# Solved: Excel 2007-not enough resources to display completely



## Impera (Jul 17, 2005)

Hi guys !

I am working on an excel worksheet. I have enabled the Developer Tab and just added an Active X List Box to the spreadsheet.

Once the List Box is in place, i want it to display contents taken from another spreadsheet within the same workbook. This source spreadsheet has currently a dimension of 100 rows x 8 columns.

The List Box should only display the whole B column, that is a total of 100 items on the list.

On the List Box properties, i set this values:
ListFillRange = Items!$B$2:$B:$100 (that is, to display the values from the "Items" worksheet contained on the column B, starting from row 2 till row 100.

Right after setting this value, i get a dialog box stating "Not Enough Resources to display completely" and that´s it.

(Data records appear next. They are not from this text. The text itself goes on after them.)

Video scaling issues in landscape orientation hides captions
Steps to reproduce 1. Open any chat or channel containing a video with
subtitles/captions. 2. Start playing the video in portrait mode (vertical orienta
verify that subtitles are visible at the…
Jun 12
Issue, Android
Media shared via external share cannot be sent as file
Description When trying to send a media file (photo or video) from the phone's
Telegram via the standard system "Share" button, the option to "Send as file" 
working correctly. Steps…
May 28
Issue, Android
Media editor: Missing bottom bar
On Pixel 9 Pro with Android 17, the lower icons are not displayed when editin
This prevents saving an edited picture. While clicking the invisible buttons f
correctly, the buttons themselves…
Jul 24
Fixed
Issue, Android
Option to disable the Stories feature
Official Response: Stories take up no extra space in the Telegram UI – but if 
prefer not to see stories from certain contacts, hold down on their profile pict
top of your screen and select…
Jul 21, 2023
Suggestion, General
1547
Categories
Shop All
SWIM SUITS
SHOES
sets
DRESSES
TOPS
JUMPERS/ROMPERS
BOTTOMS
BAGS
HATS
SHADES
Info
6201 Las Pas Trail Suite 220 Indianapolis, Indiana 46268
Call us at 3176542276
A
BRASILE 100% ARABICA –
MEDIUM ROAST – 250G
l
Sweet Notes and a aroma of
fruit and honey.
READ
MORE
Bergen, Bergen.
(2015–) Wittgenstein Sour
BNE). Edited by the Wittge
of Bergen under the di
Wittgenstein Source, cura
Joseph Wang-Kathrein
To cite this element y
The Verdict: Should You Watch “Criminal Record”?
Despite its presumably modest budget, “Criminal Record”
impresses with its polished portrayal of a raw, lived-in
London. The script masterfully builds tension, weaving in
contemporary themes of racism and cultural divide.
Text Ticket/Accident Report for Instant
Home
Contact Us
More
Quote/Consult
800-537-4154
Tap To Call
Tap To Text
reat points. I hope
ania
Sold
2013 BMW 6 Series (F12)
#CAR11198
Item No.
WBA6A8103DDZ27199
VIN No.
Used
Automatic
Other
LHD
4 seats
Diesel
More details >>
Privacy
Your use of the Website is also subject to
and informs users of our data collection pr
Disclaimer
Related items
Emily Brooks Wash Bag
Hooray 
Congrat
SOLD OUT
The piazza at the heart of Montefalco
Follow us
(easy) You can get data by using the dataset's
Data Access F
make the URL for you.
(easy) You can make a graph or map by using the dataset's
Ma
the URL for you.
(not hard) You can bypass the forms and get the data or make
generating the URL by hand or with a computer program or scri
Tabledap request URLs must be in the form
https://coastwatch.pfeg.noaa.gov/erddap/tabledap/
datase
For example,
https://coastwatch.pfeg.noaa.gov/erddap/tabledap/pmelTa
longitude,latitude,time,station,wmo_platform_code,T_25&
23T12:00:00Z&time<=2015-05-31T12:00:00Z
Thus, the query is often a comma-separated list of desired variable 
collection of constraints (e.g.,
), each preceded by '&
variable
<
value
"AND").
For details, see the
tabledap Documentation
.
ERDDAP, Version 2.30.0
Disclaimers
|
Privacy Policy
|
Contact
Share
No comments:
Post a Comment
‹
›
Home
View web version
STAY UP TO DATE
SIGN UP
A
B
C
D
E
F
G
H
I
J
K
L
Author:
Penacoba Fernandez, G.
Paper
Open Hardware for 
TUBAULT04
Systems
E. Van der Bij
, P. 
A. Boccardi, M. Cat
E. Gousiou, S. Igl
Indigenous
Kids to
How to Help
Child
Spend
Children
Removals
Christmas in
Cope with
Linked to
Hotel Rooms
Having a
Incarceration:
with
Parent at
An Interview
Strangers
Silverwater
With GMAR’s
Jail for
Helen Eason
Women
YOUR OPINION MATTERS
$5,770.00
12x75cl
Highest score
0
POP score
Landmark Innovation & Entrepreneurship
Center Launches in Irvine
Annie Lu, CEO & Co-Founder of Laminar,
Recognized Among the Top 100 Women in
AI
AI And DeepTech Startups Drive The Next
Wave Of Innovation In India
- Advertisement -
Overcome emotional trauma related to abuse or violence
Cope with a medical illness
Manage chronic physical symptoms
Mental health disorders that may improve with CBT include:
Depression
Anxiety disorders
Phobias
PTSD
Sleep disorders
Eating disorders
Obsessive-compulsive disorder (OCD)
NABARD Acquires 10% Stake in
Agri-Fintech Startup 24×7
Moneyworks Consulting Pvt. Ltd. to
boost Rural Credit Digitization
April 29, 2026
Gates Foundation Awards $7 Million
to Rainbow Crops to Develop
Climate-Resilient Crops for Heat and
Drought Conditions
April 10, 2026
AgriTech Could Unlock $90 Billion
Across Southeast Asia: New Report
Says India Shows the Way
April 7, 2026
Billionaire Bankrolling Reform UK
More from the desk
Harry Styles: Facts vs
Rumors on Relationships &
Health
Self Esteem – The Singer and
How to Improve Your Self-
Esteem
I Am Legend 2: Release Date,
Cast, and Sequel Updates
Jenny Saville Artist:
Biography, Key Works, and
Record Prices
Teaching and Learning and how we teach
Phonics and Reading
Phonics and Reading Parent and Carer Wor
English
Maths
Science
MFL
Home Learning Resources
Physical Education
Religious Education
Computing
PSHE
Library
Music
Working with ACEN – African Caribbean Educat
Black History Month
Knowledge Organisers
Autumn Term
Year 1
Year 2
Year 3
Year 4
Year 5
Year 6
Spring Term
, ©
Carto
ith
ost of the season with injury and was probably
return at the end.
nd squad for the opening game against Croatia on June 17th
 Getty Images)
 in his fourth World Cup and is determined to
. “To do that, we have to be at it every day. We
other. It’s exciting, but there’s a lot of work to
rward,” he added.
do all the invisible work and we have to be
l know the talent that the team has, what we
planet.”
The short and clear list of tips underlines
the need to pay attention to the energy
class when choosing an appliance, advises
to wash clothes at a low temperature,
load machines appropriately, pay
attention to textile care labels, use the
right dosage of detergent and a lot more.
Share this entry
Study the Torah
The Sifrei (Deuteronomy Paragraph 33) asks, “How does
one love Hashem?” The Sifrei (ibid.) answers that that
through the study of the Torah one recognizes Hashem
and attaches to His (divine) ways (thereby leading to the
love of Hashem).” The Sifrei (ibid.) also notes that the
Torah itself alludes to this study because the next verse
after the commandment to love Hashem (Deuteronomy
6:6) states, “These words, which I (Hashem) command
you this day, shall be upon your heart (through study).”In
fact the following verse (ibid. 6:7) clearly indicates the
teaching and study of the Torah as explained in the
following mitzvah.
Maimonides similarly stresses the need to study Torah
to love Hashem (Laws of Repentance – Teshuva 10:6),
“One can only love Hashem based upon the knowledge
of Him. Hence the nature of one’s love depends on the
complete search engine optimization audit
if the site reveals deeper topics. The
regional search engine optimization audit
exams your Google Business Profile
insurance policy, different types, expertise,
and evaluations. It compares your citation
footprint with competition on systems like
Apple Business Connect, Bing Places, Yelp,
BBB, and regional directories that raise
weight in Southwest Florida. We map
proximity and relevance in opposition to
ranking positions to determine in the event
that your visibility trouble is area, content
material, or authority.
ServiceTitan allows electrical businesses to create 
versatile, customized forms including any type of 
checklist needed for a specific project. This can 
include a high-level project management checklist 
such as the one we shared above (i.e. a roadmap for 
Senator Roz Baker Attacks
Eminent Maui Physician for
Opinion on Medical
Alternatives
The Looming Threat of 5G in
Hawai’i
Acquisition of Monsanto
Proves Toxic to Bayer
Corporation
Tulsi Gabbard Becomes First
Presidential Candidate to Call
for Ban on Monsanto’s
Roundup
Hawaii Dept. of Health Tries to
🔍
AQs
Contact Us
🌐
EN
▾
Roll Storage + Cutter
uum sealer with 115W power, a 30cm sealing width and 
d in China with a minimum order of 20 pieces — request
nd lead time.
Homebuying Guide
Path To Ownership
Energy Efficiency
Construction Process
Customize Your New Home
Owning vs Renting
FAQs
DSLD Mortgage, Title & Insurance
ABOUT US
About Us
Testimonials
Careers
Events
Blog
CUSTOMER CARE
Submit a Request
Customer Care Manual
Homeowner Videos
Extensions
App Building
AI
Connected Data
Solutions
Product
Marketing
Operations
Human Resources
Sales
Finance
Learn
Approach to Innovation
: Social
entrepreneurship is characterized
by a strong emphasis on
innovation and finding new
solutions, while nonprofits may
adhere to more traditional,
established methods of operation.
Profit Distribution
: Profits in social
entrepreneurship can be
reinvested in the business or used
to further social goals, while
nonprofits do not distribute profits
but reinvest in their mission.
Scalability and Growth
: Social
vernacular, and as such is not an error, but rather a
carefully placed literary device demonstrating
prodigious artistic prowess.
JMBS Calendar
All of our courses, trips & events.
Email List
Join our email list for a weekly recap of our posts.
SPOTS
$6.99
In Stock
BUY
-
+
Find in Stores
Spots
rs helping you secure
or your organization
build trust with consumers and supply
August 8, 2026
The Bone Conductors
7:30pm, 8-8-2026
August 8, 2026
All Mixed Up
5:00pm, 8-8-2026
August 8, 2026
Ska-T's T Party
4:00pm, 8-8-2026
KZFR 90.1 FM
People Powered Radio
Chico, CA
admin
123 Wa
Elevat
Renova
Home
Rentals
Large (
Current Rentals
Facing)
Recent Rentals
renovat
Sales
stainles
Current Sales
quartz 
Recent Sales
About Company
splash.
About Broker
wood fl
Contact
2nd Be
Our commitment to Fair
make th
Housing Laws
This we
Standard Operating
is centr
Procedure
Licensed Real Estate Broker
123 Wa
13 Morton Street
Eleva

The List Box stays there, the contents are displayed, but as soon as I click the OK button and select anything within the List Box, the message keeps popping up. This happens everytime i do select any value within the List Box.

After saving the workbook, i close Excel, open it again, the first thing that pops up is the "Not Enough Resources to Display completely" message. I click OK, the List Box is there with its proper contents, but as soon as I try to select anything from the list, the message appears again.

Any ideas on what might be causing this problem ? Thank you all ! 

P.D. All this is being done on a Windows XP machine with Office Professional 2007.


----------



## Zack Barresse (Jul 25, 2004)

Your problem is you're on a Mac.

Okay, j/k.  A lot of issues could be at work, but sounds like a system problem. Check out these links, they have a lot of solutions to try out, and it's easier to post the links than for me to re-type everything others have typed before me...

http://support.microsoft.com/kb/313275
http://www.experts-exchange.com/Applications/MS_Office/Excel/Q_21837567.html

HTH


----------



## Impera (Jul 17, 2005)

Hi Zack !

I did forgot to add that i was working on a Windows XP machine, LOL.

I got the first link right, but the problem persists 

Regarding the second link, i was unable to view the answer on that, seems i need something like a membership or so.


----------



## Zack Barresse (Jul 25, 2004)

You need to scroll all the way down. It's what they make all non-members do.


----------